Please return the classification lines of every entry below word for word, leaving out the pictures.

=== Records for the exercise ===

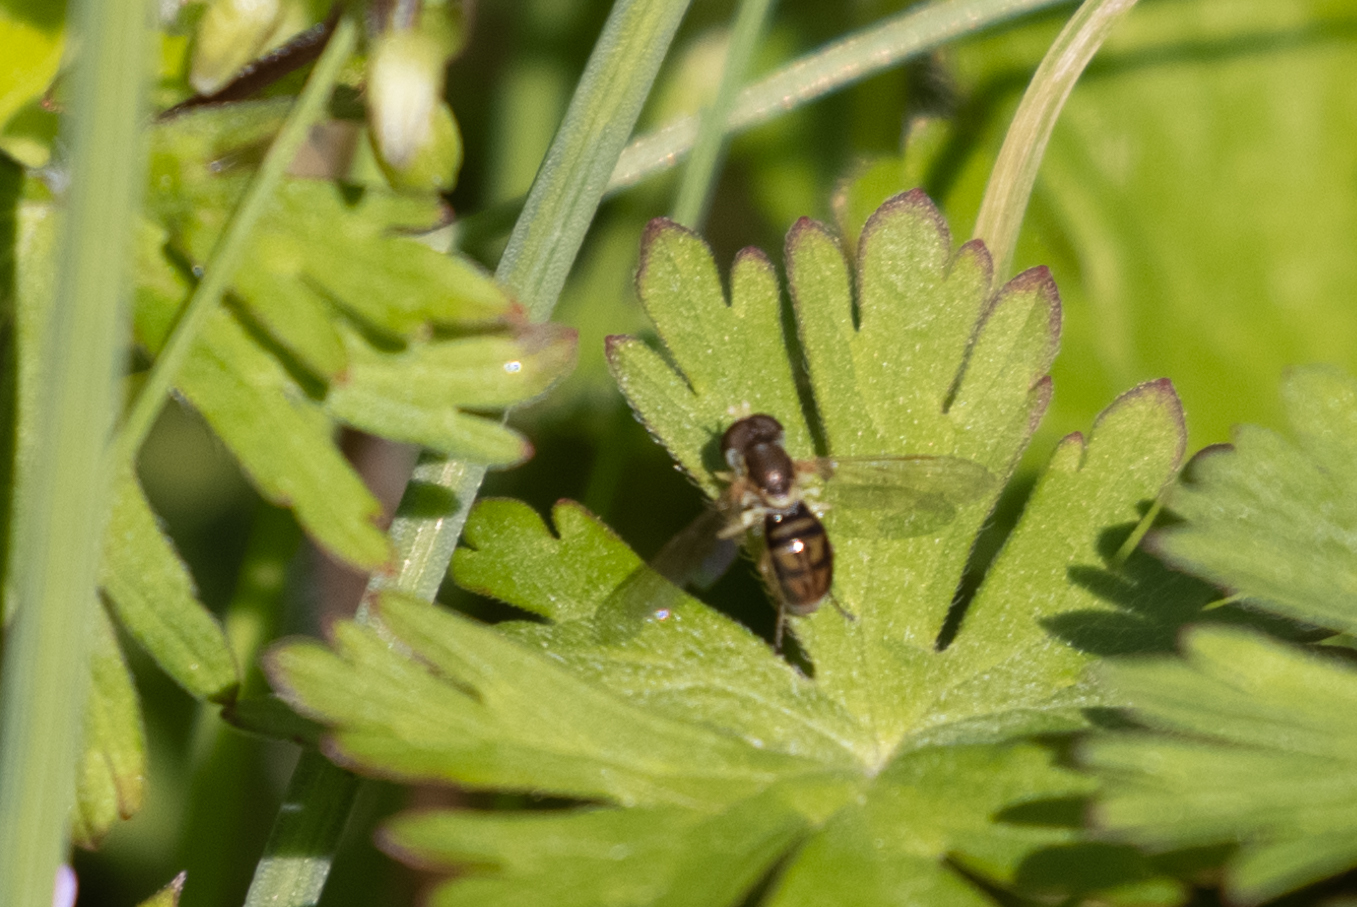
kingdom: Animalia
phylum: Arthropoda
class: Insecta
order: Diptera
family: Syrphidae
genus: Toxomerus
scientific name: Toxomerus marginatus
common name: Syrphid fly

===

* [Finished exercise]:
kingdom: Animalia
phylum: Arthropoda
class: Insecta
order: Diptera
family: Syrphidae
genus: Toxomerus
scientific name: Toxomerus marginatus
common name: Syrphid fly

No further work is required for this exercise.